Continuing into Hloom’s research, we also see that the most common reason people lie on their resumes is to appear as a better fit for a particular opening — something that nearly half of people cite as a reason for fibbing. That’s followed up by trying to look more experienced. Surprisingly, around 7% of Hloom’s participants said that they lie on their resumes for no particular reason at all — which seems like an odd strategy, considering that you’re exposing yourself to risk with no immediate goal in mind.
Taking all of Hloom’s efforts into consideration, if you feel inclined to embellish and pass a few lies off on your resume, you might want to steer clear of the more serious items outlined on the list above. Obviously, many people are going to lie or stretch the truth to try and get a strategic advantage on the job hunting trail.
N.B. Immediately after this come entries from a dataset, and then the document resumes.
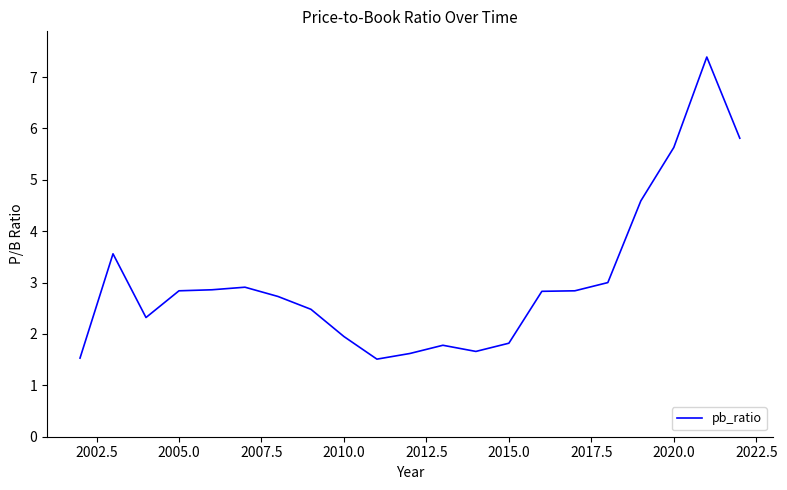

What is the sum of all values?

63.7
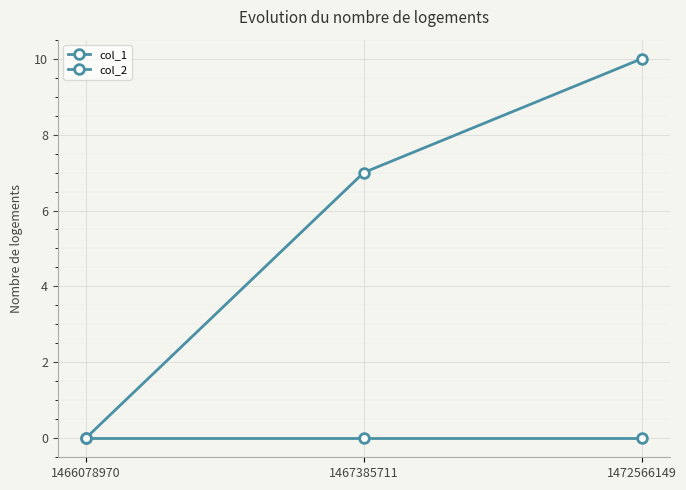

How many lines are shown in the chart?

2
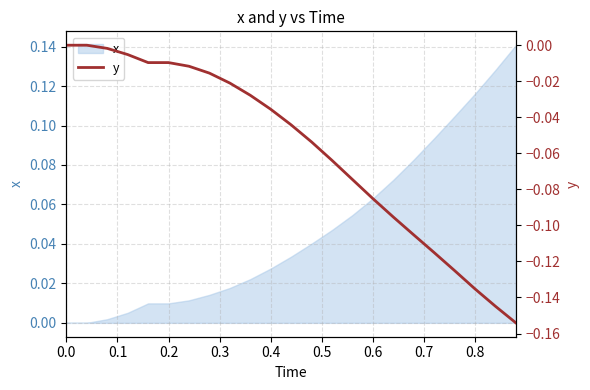

How many values are below 0?

21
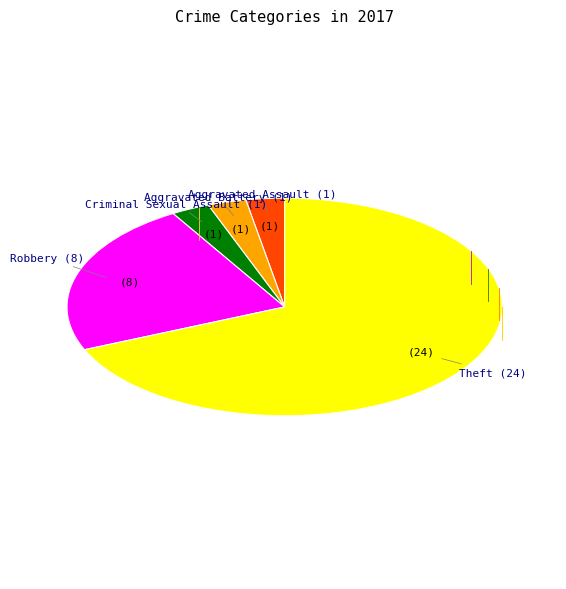

Is there a majority slice in this chart?

Yes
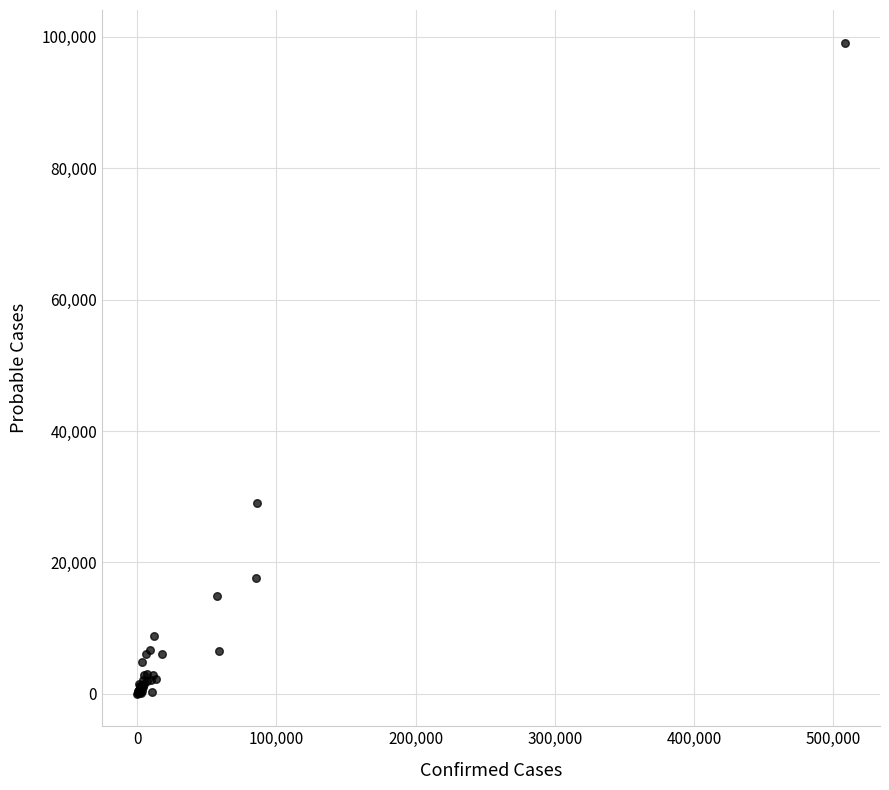

What Y value in the scatter plot is closest to 49572?

29115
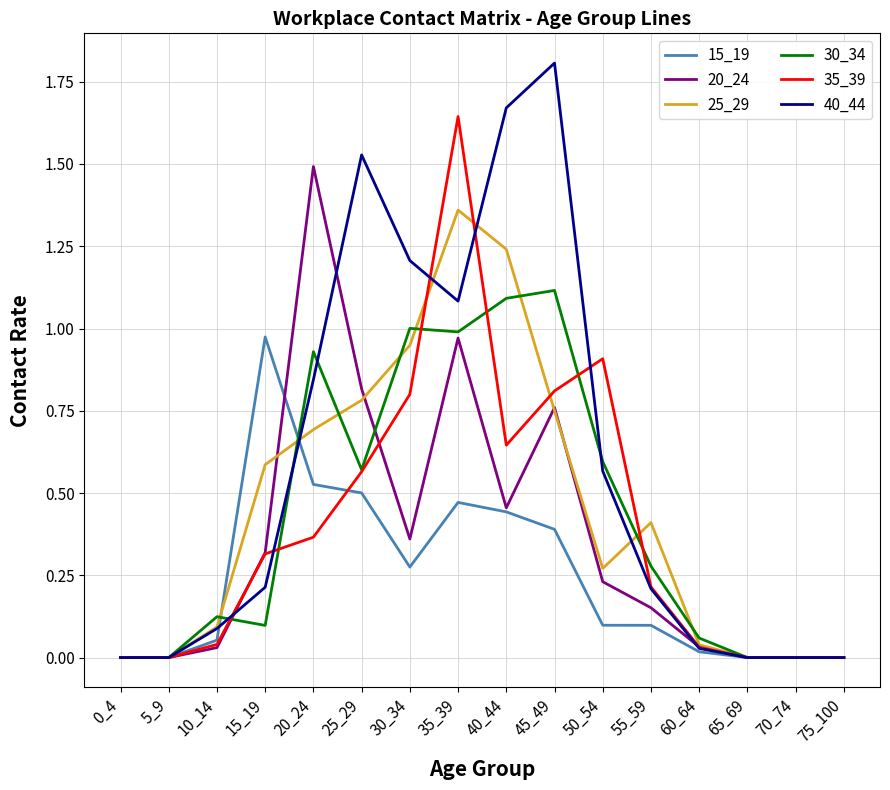

True or false: 30_34 has a value of 1.1 at 45_49.

True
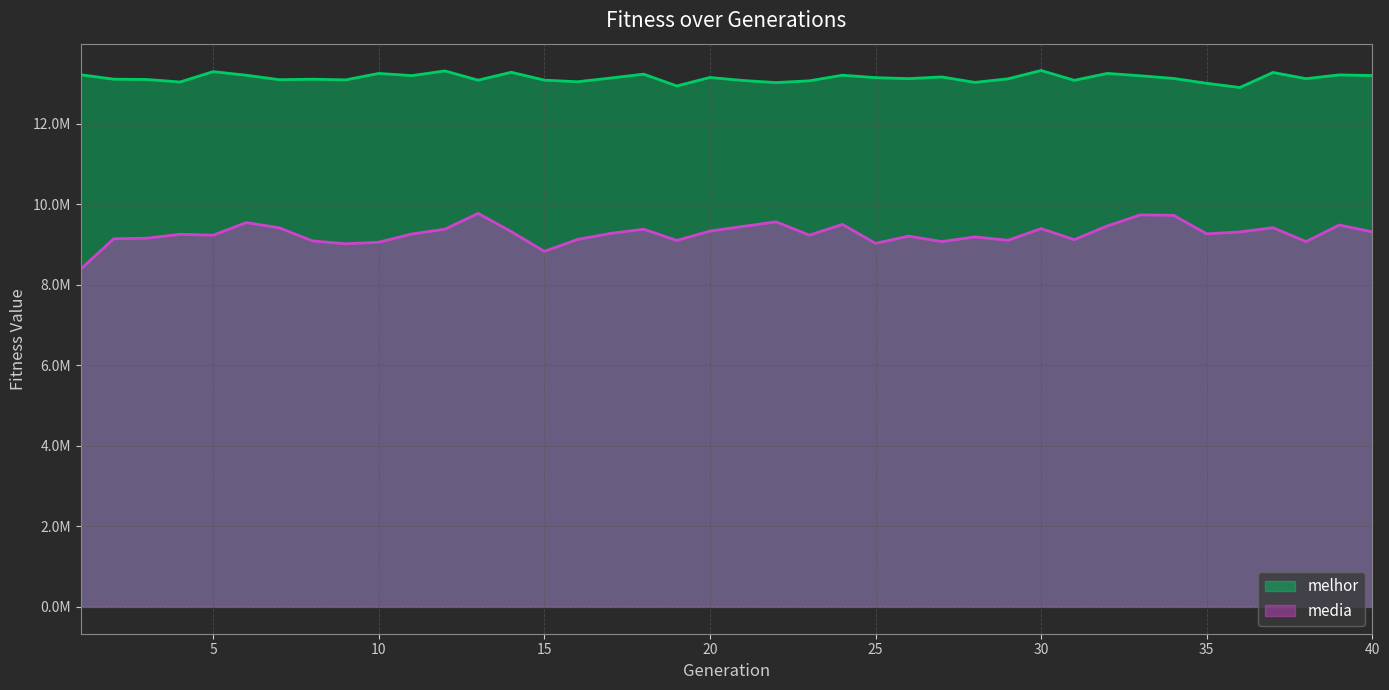

What are all the series names shown in the legend?

melhor, media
But there are risks involved, and if you’ll need to think carefully about what you ultimately hand over to employers.
Next: If you choose to lie, just know that some lies are worse than others, and sometimes lying is necessary in certain job interview situations. Let’s take a look at one such situation.
Example of a good lie
What if an interviewer ask you about where you see yourself in five years?
Job hopping is more common these days because it’s one of the best ways to receive a big raise in a sea of stagnated wages. A hiring company doesn’t want to take the time and money on training a new employee that is likely to leave within a year or two. This question is aimed at finding out your career goals and if you enjoy the line of work, which may indicate a long-lasting and successful career at the company.
The interviewer doesn’t expect you to have a perfect crystal ball. You don’t really have to divulge where you think you’ll be in five years if you think it will cost you the job. Stay positive and keep your answer fairly general if you don’t expect the position to be long-term. You can add specifics by focusing on the overlapping job responsibilities for this position and your ideal position. Truth be told, life has a funny way of surprising you. Don’t blow your chances at the position by openly telling the interviewer this job has no place in your long-term career path. It’s good to have options.